> [Using the information]
**A.** Reproduce verbatim the part of the post on the divorce story starting with "Further, those who" and going on through "the right choice.".
**B.** For each statement, (i), (ii) and (iii), say yes or no to whether it agrees with the post on the divorce story, and quote the words of the post that decide it. (i) The writer objects to the woman putting him in an assisted living home. (ii) The writer is 46 years old. (iii) He has the mind of an 11 year old.
**C.** Carry the post on the divorce story forward from its final sentence with a few sentences more.

I think the woman in the story is caring for him. I don't have an issue with her putting him in an assisted living home. I have an issue with her divorcing him so that she could marry another man. He isn't even in a vegetative state (and even then *I* wouldn't divorce my husband to marry another)...he has the mind/personality of an 11 year old. An 11 year old knows and feels emotional pain. That makes me...feel icky...I think about how *I* would feel if I were repalced that way.

 

And the other problem I have is....and with prodding from this board I realized this is where the disgusted feeling came from....is the way the whole story is displayed as 'beautiful.'

 

Further, those who of you who keep saying 'walk a mile.'.....is there NOTHING that you know for absolute certainty you will NEVER do? I'm 46 years old....I know 20 year olds spout off comments and then grow up and see the world for what it is...but at 46 I've thought through/lived through/watched friends in situations and I THINK about what I believe is the RIGHT thing to do- and when there is a clear right/vs. wrong---granted there is not always a 'right' choce--I want to be ready ahead of time to make the right choice.

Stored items
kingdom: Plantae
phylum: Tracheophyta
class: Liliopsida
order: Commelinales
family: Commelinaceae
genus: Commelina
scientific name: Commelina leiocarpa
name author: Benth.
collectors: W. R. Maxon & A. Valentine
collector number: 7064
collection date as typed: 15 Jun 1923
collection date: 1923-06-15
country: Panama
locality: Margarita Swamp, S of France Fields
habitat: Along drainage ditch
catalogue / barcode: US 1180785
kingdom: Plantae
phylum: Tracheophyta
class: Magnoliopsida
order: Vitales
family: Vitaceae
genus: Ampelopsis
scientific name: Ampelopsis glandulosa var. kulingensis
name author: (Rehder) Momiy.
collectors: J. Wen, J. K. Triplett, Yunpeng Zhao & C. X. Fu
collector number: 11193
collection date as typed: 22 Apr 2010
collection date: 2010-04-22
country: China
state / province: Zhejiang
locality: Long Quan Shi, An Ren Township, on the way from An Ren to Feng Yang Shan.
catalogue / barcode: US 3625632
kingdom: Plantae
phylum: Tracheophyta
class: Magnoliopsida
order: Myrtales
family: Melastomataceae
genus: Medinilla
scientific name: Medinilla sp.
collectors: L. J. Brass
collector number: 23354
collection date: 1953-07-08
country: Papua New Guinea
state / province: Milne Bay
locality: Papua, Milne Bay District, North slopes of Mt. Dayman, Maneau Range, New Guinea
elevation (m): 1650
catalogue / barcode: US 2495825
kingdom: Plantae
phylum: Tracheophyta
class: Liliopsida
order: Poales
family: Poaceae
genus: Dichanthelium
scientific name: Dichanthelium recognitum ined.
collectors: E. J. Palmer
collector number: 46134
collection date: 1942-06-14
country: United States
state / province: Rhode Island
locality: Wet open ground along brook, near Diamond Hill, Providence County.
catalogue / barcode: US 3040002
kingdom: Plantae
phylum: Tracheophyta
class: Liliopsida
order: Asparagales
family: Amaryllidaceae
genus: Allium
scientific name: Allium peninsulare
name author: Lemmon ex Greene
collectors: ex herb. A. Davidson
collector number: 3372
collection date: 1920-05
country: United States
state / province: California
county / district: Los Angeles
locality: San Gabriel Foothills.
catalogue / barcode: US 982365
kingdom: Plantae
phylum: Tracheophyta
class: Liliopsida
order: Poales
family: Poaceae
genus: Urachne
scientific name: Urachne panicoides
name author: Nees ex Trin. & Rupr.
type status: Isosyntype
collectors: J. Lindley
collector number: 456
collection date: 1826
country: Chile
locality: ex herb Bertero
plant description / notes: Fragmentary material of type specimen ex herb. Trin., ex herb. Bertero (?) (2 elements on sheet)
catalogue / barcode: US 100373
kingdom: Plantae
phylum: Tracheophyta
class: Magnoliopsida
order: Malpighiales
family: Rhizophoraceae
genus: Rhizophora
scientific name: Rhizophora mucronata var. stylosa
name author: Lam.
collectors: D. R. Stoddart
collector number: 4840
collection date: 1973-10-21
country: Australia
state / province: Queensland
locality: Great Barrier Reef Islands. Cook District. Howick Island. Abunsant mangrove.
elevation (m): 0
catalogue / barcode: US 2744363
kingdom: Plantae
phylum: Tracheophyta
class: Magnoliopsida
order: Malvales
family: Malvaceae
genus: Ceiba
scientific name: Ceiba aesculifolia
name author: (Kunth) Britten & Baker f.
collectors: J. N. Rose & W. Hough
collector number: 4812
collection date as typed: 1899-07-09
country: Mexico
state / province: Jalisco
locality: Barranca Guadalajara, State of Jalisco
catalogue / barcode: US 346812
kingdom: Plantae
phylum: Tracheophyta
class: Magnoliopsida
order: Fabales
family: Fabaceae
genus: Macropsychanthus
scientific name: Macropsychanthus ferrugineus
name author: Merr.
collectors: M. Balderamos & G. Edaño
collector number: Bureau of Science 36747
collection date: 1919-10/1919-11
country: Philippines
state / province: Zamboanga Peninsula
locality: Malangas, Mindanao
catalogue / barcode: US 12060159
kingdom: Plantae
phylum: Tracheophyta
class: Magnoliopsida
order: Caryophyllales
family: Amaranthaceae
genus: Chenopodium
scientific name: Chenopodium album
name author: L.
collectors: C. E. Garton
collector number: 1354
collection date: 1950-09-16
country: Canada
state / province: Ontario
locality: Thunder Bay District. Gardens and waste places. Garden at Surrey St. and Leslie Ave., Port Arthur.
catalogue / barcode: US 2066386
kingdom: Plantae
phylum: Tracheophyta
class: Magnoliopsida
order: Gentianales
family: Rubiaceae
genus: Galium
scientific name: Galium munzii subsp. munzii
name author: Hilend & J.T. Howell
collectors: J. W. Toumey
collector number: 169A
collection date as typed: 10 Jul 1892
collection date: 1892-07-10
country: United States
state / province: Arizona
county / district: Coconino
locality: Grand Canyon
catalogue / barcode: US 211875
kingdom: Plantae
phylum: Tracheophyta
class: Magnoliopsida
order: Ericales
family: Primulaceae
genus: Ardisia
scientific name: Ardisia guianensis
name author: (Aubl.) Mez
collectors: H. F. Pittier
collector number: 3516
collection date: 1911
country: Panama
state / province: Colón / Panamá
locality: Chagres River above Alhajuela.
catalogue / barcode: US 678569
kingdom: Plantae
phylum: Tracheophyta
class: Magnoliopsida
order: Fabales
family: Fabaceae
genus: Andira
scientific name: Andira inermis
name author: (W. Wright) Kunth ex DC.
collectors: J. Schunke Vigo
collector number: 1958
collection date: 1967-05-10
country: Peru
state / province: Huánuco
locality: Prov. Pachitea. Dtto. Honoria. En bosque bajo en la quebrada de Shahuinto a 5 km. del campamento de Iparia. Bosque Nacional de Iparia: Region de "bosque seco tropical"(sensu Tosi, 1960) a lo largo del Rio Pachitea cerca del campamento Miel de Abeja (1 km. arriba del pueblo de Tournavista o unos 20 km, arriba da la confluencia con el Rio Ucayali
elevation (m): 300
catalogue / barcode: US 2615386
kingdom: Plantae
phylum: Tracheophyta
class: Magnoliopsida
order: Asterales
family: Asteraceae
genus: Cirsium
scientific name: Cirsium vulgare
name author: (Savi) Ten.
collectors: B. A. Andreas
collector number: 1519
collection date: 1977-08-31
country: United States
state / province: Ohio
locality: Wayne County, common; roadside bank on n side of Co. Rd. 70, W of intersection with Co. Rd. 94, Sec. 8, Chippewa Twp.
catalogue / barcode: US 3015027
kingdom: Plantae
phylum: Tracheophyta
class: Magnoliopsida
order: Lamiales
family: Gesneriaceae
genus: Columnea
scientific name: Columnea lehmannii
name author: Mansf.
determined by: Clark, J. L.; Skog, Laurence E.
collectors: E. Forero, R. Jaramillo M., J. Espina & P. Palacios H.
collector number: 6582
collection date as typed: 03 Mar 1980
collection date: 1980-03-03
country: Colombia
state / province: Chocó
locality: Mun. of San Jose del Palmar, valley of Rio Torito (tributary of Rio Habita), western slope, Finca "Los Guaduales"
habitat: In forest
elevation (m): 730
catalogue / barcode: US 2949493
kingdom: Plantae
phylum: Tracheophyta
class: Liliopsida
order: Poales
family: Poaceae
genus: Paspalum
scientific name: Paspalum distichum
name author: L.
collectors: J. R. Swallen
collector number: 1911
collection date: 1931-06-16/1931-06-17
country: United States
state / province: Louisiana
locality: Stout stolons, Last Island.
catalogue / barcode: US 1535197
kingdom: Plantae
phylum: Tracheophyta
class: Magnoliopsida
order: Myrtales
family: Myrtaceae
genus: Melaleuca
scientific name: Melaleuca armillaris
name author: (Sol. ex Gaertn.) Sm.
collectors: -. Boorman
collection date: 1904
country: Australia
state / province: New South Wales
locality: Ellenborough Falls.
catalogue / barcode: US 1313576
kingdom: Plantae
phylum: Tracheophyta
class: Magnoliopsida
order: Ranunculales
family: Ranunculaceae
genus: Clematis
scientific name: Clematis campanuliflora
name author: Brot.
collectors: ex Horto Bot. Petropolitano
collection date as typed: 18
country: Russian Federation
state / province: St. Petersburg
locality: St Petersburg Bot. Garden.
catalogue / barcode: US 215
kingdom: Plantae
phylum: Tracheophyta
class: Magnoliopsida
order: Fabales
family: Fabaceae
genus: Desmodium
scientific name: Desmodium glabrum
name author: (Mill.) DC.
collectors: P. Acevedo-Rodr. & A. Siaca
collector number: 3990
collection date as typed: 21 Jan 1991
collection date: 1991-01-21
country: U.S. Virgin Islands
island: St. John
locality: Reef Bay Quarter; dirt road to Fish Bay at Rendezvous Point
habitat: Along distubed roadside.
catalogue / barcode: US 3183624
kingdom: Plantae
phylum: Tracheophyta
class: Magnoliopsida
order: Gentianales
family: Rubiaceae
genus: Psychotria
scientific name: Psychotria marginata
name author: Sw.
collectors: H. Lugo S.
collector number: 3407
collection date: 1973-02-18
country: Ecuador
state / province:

> [Answers given]
**A.**
Further, those who of you who keep saying 'walk a mile.'.....is there NOTHING that you know for absolute certainty you will NEVER do? I'm 46 years old....I know 20 year olds spout off comments and then grow up and see the world for what it is...but at 46 I've thought through/lived through/watched friends in situations and I THINK about what I believe is the RIGHT thing to do- and when there is a clear right/vs. wrong---granted there is not always a 'right' choce--I want to be ready ahead of time to make the right choice.

**B.**
(i) No: "I don't have an issue with her putting him in an assisted living home."
(ii) Yes: "I'm 46 years old"
(iii) Yes: "he has the mind/personality of an 11 year old."

**C.**
 

I don't make promises lightly. Just the other day my dear mother said (after a visit to a nursing home), 'Promise me you will never put me in a nursing home!' I couldn't promise that. I did promise I would do everything in my power to avoid that. That wasn't easy. It would have been easy to promise her, reassure her, 'oh never!'

 

So when I say to my dh, 'Until the day you die, regardless of how sick you get, I will never divorce you so that I can marry another man', I mean that.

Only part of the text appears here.